Intel (NASDAQ:INTC) has been recognized as a world class processor company for a long time. It has changed the electronic and tech world ever since the invention of its first microprocessor in the late 1960's. Intel's microprocessors are used in more than 80% of the world's computers. It is considered one of the pioneers of the technology world. Its future revenues depend upon the products that have not yet been created and placed in the market.
Intel wants its microprocessor to be used in tablets but will have to fight hard to have it so. In the Apple (AAPL) iPad, and in most of the other tablets in the world, ARM Holdings (ARMH) processors are used. CNN Money has released a news report in which it stated that ARM chips show 30% of the sales in the global semiconductor market (smartphones), which is double Intel's 16%:
Soon after that realization, the "feature phone" was born, which ultimately evolved into the modern day smartphone. Taking advantage of the situation, ARM now designs chips for two purposes: The same-old modem processor and an applications processor that controls the user interface for Android, iOS, Windows Phone, BlackBerry OS and the like.

PROBLEM STATEMENT:
According to the article about Intel and ARM processors, what share of the world's computers use Intel's microprocessors? Rely only on the article about Intel and ARM processors.

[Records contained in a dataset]
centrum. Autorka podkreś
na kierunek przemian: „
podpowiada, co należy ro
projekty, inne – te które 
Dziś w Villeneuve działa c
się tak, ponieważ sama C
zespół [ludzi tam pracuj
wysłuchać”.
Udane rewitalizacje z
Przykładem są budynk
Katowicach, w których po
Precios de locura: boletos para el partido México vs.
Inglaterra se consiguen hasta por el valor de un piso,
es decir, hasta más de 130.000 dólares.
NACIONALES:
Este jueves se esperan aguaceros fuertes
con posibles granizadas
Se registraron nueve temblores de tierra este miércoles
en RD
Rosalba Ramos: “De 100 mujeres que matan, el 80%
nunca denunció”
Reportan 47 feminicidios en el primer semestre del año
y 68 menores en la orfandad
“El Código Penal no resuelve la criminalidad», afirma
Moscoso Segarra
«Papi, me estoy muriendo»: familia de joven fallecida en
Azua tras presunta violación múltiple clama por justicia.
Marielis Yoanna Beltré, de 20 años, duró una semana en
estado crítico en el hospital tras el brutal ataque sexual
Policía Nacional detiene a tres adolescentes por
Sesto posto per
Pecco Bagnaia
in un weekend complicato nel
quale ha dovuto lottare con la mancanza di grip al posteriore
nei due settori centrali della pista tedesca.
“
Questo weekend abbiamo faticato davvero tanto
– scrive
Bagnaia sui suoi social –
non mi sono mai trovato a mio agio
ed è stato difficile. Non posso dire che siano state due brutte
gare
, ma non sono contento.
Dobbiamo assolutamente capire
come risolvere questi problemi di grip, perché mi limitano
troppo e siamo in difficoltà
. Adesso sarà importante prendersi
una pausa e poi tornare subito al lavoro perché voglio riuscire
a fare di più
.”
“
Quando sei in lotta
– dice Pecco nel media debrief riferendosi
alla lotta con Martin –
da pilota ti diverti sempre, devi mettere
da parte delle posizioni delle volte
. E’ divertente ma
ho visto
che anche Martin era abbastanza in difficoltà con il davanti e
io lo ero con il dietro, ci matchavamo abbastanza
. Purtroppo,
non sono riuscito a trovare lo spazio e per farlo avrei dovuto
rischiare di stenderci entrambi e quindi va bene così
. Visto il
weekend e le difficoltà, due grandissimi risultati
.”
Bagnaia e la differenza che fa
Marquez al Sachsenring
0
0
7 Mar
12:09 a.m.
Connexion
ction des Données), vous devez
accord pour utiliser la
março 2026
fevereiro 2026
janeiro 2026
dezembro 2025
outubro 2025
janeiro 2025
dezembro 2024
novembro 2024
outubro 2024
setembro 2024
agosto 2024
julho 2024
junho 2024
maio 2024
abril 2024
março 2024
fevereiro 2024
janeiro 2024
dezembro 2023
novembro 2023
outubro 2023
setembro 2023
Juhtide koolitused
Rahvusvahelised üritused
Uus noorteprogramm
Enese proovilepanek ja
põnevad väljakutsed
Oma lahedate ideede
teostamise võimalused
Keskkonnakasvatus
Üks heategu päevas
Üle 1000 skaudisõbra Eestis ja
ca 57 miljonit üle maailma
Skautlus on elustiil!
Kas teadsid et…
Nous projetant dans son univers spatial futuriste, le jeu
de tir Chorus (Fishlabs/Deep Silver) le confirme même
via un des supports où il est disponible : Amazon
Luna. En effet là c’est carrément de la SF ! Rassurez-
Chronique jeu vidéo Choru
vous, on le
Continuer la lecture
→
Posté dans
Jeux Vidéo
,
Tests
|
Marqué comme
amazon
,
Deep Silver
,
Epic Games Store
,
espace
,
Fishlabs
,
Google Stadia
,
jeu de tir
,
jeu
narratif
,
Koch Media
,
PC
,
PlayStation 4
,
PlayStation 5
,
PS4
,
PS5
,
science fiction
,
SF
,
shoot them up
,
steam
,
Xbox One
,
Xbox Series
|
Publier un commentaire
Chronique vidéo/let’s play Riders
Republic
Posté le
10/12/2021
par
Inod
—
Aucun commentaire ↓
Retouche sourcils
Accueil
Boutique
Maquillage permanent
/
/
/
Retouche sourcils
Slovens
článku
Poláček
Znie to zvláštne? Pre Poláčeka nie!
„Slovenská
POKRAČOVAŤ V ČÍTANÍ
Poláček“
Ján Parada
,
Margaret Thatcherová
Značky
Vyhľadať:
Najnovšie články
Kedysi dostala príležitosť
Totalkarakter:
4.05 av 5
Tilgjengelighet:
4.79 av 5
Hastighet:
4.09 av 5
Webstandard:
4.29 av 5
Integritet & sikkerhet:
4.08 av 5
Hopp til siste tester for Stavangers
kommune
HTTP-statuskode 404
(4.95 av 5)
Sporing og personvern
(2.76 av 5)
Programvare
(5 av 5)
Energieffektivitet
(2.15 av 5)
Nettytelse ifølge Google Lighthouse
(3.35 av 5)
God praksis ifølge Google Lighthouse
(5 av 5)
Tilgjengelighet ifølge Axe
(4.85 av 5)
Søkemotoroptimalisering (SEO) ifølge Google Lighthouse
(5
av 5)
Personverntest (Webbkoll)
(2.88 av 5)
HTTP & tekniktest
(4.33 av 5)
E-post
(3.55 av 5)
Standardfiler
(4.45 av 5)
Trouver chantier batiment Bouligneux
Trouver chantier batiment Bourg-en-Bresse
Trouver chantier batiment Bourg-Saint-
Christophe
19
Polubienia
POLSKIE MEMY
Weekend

ANSWER BOX:
More than 80%.